» **Recorded data**:
____________

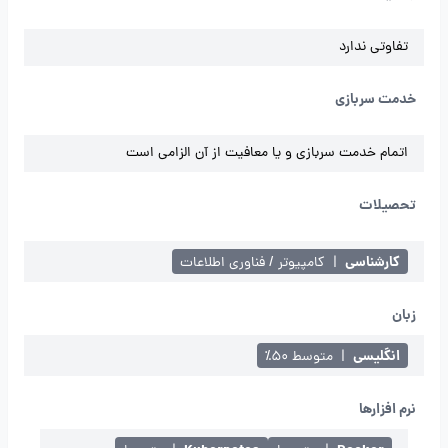
تفاوتی ندارد
خدمت سربازی
اتمام خدمت سربازی و یا معافیت از آن الزامی است
تحصیلات
کارشناسی
|
کامپیوتر / فناوری اطلاعات
زبان
انگلیسی
|
متوسط ۵۰٪
نرم افزارها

____________

» **Task statement**:
Your answer should be a precise transcript of the entries, minus the pictures.

» **Response box**:
تفاوتی ندارد
خدمت سربازی
اتمام خدمت سربازی و یا معافیت از آن الزامی است
تحصیلات
کارشناسی
|
کامپیوتر / فناوری اطلاعات
زبان
انگلیسی
|
متوسط ۵۰٪
نرم افزارها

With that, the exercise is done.